> [What is expected]: All lines containing the string "size" must be copied from the entries.

> [The input]:
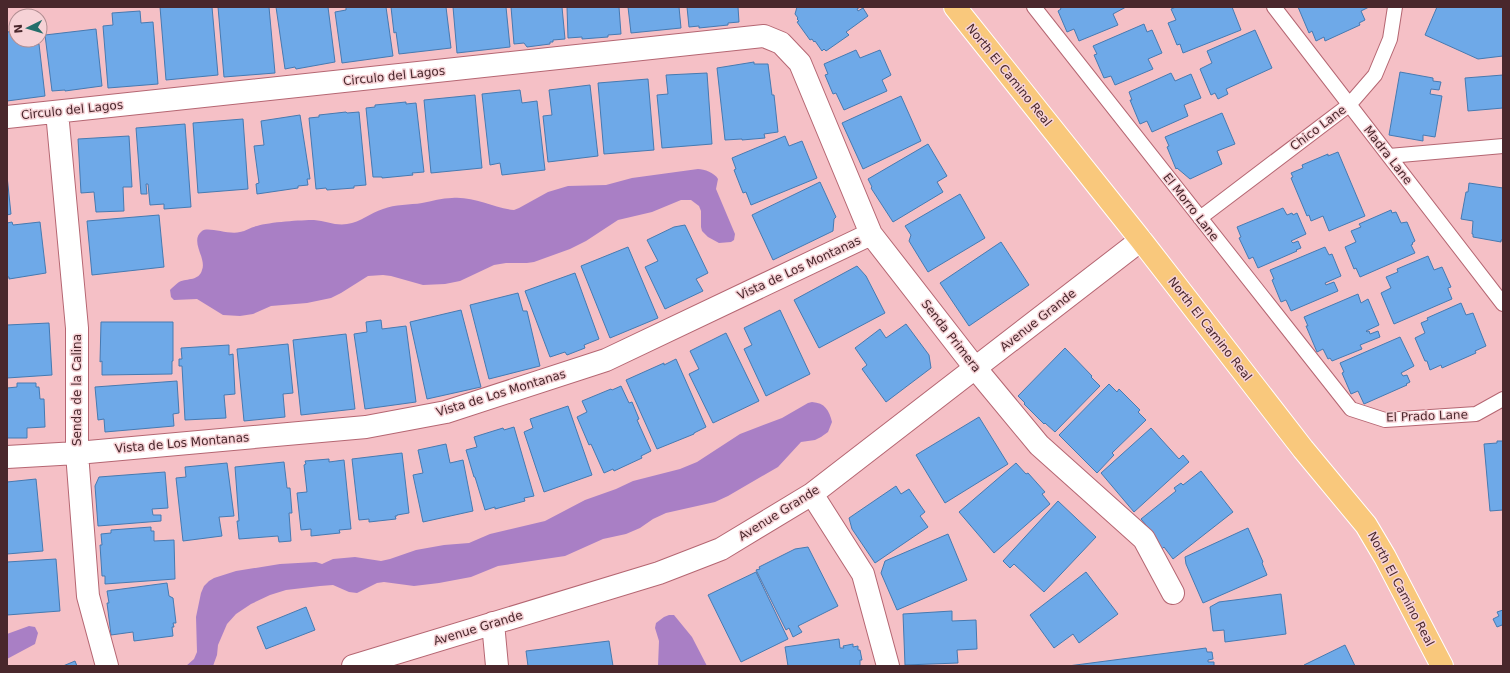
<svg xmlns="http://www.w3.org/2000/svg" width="1510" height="673" font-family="'DejaVu Sans',sans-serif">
  <rect width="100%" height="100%" fill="#f5c0c6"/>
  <!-- water -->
  <path fill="#a97fc5" d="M698 169C704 169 715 173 718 179L716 189 735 234 734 240 731 242 719 243 708 237 702 231 701 227V211L699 206 691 200H681L652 212 618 220 586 241 570 249 534 262 527 263H506L494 265 460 281 445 284 423 285 391 276 383 275 368 276 341 293 331 298 307 303 271 306 253 314 240 316 223 315 197 299 174 300 171 297 170 290C173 287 176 284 179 282 188 278 199 281 202 270 207 258 189 241 202 231 208 226 228 235 240 232 246 231 251 227 257 226 269 222 302 220 314 220 326 221 336 226 347 224 361 222 370 213 383 209 395 204 410 205 422 203 432 201 442 198 452 198 474 196 493 208 514 210L519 208 548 192 568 186 606 185 632 178Z
    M812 402C825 403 829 410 832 422L828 432 821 437 815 440 801 442 778 467 728 496 715 502 666 513 653 519 640 528 626 534 603 539 565 556 498 566 471 577 439 583 414 586 384 582 377 583 357 593 349 592 333 585 320 586 286 590 270 595 251 604 236 614 227 624 218 645 217 655 213 666H186L194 659 197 652 196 617 201 593 204 586 209 581 214 578 236 571 280 564 316 562 322 564 333 559 355 557 381 561 390 559 416 550 444 545 469 543 490 534 545 521 585 500 616 489 633 481 680 469 697 462 740 434 782 418 808 403Z
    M669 615H674L692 637 707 666H658L659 641 655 628 656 623 664 617Z
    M29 626 35 627 38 633 35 644 7 659V634Z"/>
  <!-- building -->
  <path fill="#6ea9e8" stroke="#467ab1" d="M160 7H212L218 75 166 80Z
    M218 7H269L275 73 224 77Z
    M276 7H328L335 62 296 69 295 67 285 69Z
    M346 7H386L393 56 342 63 335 12 346 10Z
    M391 7H446L451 48 399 54 396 32 394 33Z
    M453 7H506L510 47 457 53Z
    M511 7H562L565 39 553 40V42H550V44L527 47 524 43 514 44Z
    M567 7H619L621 34 608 35V37L582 39V37L568 38Z
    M628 7H679L681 28 631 33Z
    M687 7H738L739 22 728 23V25L699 28V26L689 27Z
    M797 7H860L857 9 858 11 863 8 868 16 846 32 849 35 826 51 824 49 822 51 815 41 814 42 812 39 810 40 797 22 799 21 797 19 798 18 795 14Z
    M1060 7H1126L1113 14 1118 25 1079 41 1074 29 1067 32 1058 11 1061 9Z
    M1176 7H1232L1241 30 1183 53 1180 44 1177 45 1168 23 1176 20 1171 9Z
    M1298 7H1369L1361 11 1365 20 1359 23 1360 25 1325 41 1324 37 1316 41 1312 31 1309 33Z
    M1437 7H1503V56L1478 59 1425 35Z
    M140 11 141 23 153 22 158 84 108 88 103 26 113 25 112 13Z
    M1144 24 1147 32 1152 30 1162 53 1148 59 1153 69 1115 85 1111 76 1104 78 1094 55 1097 54 1093 46Z
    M96 29 102 86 65 91V90L52 91 45 35Z
    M1255 30 1272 68 1226 89 1228 94 1218 99 1215 93 1211 95 1200 69 1212 63 1207 51Z
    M16 31V40H25L26 46 39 44 45 96 7 101V32Z
    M856 50 860 58 880 50 891 75 882 80 887 91 844 110 836 93 833 94 825 75 828 74 824 64Z
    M754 62V64H768L772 95H774L778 132 764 134 765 138 742 140V139L725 140 717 68Z
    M1400 72 1433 78V81L1441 82 1439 90 1431 89 1430 94 1442 96 1435 137 1423 135V141L1389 135Z
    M707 73 712 144 662 148 657 95 668 94 666 75Z
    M1171 73 1175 81 1191 74 1201 98 1184 105 1188 116 1152 132 1147 121 1140 124 1130 100H1132L1129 92Z
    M1503 75V108L1468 111 1465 78Z
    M648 79 654 150 604 154 598 83Z
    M590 85 598 156 548 162 543 116 552 115 549 90Z
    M520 90 522 103 537 101 545 170 502 175 500 163 490 165 482 94Z
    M475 95 482 168 431 173 424 100Z
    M901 96 921 141 863 169 842 123Z
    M406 102V104L416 103 424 172 412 173 413 175 382 178V177H373L366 108 375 107V105Z
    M346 112 347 113 359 112 366 185 354 186V188L327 190 326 188 316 189 309 118 319 117V115Z
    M1222 113 1235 144 1217 151 1222 164 1190 179 1177 168 1176 169 1167 147 1169 146 1165 137Z
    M300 115 310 179H307L308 185 298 186V188L257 194 256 184 259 183 254 146 264 145 261 121Z
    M243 119 248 189 198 193 193 123Z
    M185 124 191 207 164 209V204L150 205 148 184H146L147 194H141L136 128Z
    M129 136 132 187H123L124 211 96 212 94 192 81 193 78 139Z
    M785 136 789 146 802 141 817 178 751 205 746 192 743 193 734 170 736 169 732 158Z
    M928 144 947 176 937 182 943 192 893 222 871 188 872 187 868 179Z
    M1338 152 1365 216 1329 231 1323 216 1311 221 1309 215 1307 216 1291 178 1293 177 1291 173 1303 168 1302 165 1328 154V156Z
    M7 176 11 214 7 215Z
    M820 182 836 217 834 219 833 231 773 260 752 215Z
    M1469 183 1503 188V240H1501V242L1473 237V234H1472L1473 221 1461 219 1466 192H1468Z
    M960 194 985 238 928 272 909 241 911 235 905 226Z
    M1283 208 1287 215 1292 213 1293 215 1297 213 1306 234 1291 241 1293 243 1298 241 1301 248 1296 250 1297 251 1258 268 1253 257 1249 259 1239 238 1241 237 1237 227Z
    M1391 210 1392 213 1396 212 1401 223 1407 222 1415 241 1412 243 1413 244 1411 245 1415 253 1360 277 1356 268 1354 269 1345 247 1356 242 1351 231 1361 227 1359 224Z
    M159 215 164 267 92 275 87 221Z
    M12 222 13 225 40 222 46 273 9 279V277H7V223Z
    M685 225 708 273 696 279 703 291 665 309 645 267 658 261 647 240 674 227Z
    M1001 242 1029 285 969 326 940 283Z
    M628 247 658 318 610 338 581 266Z
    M1325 247 1329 255 1332 254 1341 276 1325 283 1326 285 1334 282 1338 291 1291 311 1286 300 1281 302 1272 280 1274 279 1270 270Z
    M1428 256 1434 270 1442 267 1451 287 1448 288V289L1452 299 1394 324 1381 293 1391 288 1386 277 1398 272 1397 269Z
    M857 266 866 276 885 313 819 348 794 300Z
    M575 273 599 339 584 345 585 348 567 355 565 352 550 357 525 291Z
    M518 293 523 311H527L540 366 489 379 470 305Z
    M1358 294 1361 303 1368 299 1379 325 1366 331 1367 332 1369 331 1370 334 1378 331 1380 337 1360 345 1362 349 1332 361 1330 358 1328 359 1323 349 1317 352 1306 326H1308L1304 317Z
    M1461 303 1466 315 1473 313 1486 346 1475 351 1476 353 1442 368 1441 365 1430 370 1427 361H1425L1415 338 1425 333 1421 323 1428 320 1427 318Z
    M461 310 481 387 427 399 410 322Z
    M780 310 810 374 766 396 744 349 752 345 744 328Z
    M381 320 382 329 406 326 416 402 365 409 354 334 367 332 366 322Z
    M101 322H173V361H172V374L102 375V361L100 362Z
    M49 323 52 375 7 378V325Z
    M906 324 929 355 931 368 886 402 862 369 867 365 855 348 880 329 886 338Z
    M726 333 759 401 713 423 689 374 699 369 690 351Z
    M346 334 355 409 301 415 293 340Z
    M1400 337 1414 366 1401 373 1403 376 1407 375 1410 382 1406 384 1407 385 1364 404 1358 391 1351 394 1342 373 1344 372 1340 363Z
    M288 344 293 393 283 394 285 417 244 421 237 349Z
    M229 345V355L233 354 235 394 224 395 226 418 185 420 182 366H179V359H182L181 348Z
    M1065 348 1092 376 1091 377 1100 386 1055 432 1045 423 1044 424 1024 404 1025 403 1018 396Z
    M676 359 706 427 694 433V434L657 449 626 380 664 363V365Z
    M177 381 179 413 173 414 174 426 105 432 104 419 98 420 95 387Z
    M17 383H36V387H39L40 399H44L45 427 27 428V438H7V388L17 387Z
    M1109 384 1117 392 1119 389 1140 410 1138 412 1146 420 1112 453 1114 455 1097 473 1059 435Z
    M621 386 629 403 632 402 639 419 637 420 651 451 641 456 642 458 614 471 613 469 604 473 591 444 589 445 577 417 587 412 582 401 611 389 612 390Z
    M568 406 592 475 544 492 524 432 533 428 530 419Z
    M979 417 1008 464 945 503 916 455Z
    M514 427 534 496 524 498 525 501 495 509V507L485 510 475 477H474L466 450 477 447 474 437 503 428 504 430Z
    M1151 428 1179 459 1183 455 1189 462 1134 512 1101 473Z
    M1497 441H1503V510L1490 511 1484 444 1497 443Z
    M446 444 450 463 463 460 473 511 423 522 413 475 423 473 418 450Z
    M402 453 409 513 397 515V516H395L396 519 369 522V519L359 520 352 459Z
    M329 459V462L344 460 351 529 339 530 340 533 311 536V529L301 530 297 493 307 492 304 465 306 464 305 461Z
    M284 462 287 488H290L292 513H289L291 541 279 542 278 536 239 539 237 521H239L235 467Z
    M227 463 234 516 219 517 222 536 183 541 176 478 186 477 185 467Z
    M1016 463 1026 474 1028 473 1045 492 1042 494 1050 504 994 553 959 512Z
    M1201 471 1233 512 1173 559 1164 547 1162 549 1148 530H1150L1141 519 1176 491 1174 488 1181 483 1183 485Z
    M165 472 168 508 152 509 153 515H161V521L98 526 95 486 99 477Z
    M36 479 43 551 7 554V482Z
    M896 486 901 494 909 489 925 512 920 516 928 527 875 563 852 529 849 518Z
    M1058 501 1096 537 1044 592 1014 564 1010 568 1003 561Z
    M151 527V531H154V541L174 540 175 579 105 584V576H102L100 545H102L101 534 111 533V530Z
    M1248 528 1263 562 1262 563 1267 575 1203 603 1186 564 1185 557Z
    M948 534 967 580 897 610 881 573 885 561Z
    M808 547 838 606 798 626 802 632 793 637 789 628 786 630 756 570 760 569 759 567 795 549Z
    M56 559 60 611 7 615V562Z
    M756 572 788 639 741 662 708 595Z
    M1086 572 1118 614 1079 643 1073 634 1054 648 1030 615Z
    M167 583 169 596 173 598 176 623H173L174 627H172L173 636 134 641 133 632 111 635 107 603H109L107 591Z
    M1281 594 1286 634 1225 642 1224 630 1213 631 1210 607 1219 602Z
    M306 607 315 630 266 649 257 627Z
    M1503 610V627L1502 625 1497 627 1493 619 1499 616 1497 612Z
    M952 611V621L976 620 977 649 957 650 958 663 905 665 903 614Z
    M839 639 840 648H844L843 646 853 644V647L858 646V650H860L862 660H860V666H788L785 647Z
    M609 641 613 666H528L526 651Z
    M1345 645 1355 666H1304V665Z
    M1206 648 1207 652H1212L1213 659 1208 660V662H1214V666H1068Z
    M75 661 77 666H63Z"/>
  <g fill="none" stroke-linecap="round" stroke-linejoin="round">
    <!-- lane casing -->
    <g stroke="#b56672" stroke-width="16">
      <path id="lane" d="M1034 7 1351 409 1385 420 1476 414 1503 399
        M1274 7 1503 304
        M1389 156 1503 146
        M1200 218 1349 105 1375 75 1390 39 1395 7"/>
    </g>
    <!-- street casing -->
    <g stroke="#b56672" stroke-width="24">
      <path id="street" d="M57 112 77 328V453L88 596 107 666
        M7 117 764 36 781 43 800 63 871 234 976 369 1039 445 1144 539 1173 593
        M7 457 77 453 366 427 446 412 606 360 871 234
        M812 494 863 574 888 666
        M493 623 497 666
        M353 666 659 573 721 549 812 494 1141 240"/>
    </g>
    <!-- primary casing -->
    <g stroke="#fff" stroke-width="24">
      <path id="primary" d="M955 7 1141 240 1303 449 1366 525 1385 557 1442 666"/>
    </g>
    <!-- lane -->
    <use href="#lane" stroke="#fff" stroke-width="14"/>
    <!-- street -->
    <use href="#street" stroke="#fff" stroke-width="22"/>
    <!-- primary -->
    <use href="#primary" stroke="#f9c87c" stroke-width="22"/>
  </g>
  <g text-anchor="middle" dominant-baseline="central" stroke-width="3" stroke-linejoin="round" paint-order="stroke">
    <!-- street labels -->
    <g font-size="12" fill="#49272c" stroke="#f6d2d6">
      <text transform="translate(1009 75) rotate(51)">North El Camino Real</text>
      <text transform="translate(394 76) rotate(-6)">Circulo del Lagos</text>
      <text transform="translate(72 110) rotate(-6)">Circulo del Lagos</text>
      <text transform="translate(1318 128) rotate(-37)">Chico Lane</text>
      <text transform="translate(1388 155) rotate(52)">Madra Lane</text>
      <text transform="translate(1191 207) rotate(52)">El Morro Lane</text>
      <text transform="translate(799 268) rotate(-25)">Vista de Los Montanas</text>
      <text transform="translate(1038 320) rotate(-38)">Avenue Grande</text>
      <text transform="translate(1210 329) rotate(52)">North El Camino Real</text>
      <text transform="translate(951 336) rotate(52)">Senda Primera</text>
      <text transform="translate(77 390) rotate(-90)">Senda de la Calina</text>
      <text transform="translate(501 393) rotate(-17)">Vista de Los Montanas</text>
      <text transform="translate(1427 416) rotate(-2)">El Prado Lane</text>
      <text transform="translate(182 443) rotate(-5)">Vista de Los Montanas</text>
      <text transform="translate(779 513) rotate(-32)">Avenue Grande</text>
      <text transform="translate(1401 589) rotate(62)">North El Camino Real</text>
      <text transform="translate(478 628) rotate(-17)">Avenue Grande</text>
    </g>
  </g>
  <!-- border -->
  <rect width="1510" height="673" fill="none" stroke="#49272c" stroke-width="16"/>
  <!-- north arrow -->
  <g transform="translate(28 28) rotate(265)"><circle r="19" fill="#f6d2d6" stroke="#b18e92"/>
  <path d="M0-3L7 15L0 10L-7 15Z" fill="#236e6a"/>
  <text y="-6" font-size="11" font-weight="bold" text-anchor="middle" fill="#49272c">N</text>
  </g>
</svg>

> [Completed exercise]:
    <g font-size="12" fill="#49272c" stroke="#f6d2d6">
  <text y="-6" font-size="11" font-weight="bold" text-anchor="middle" fill="#49272c">N</text>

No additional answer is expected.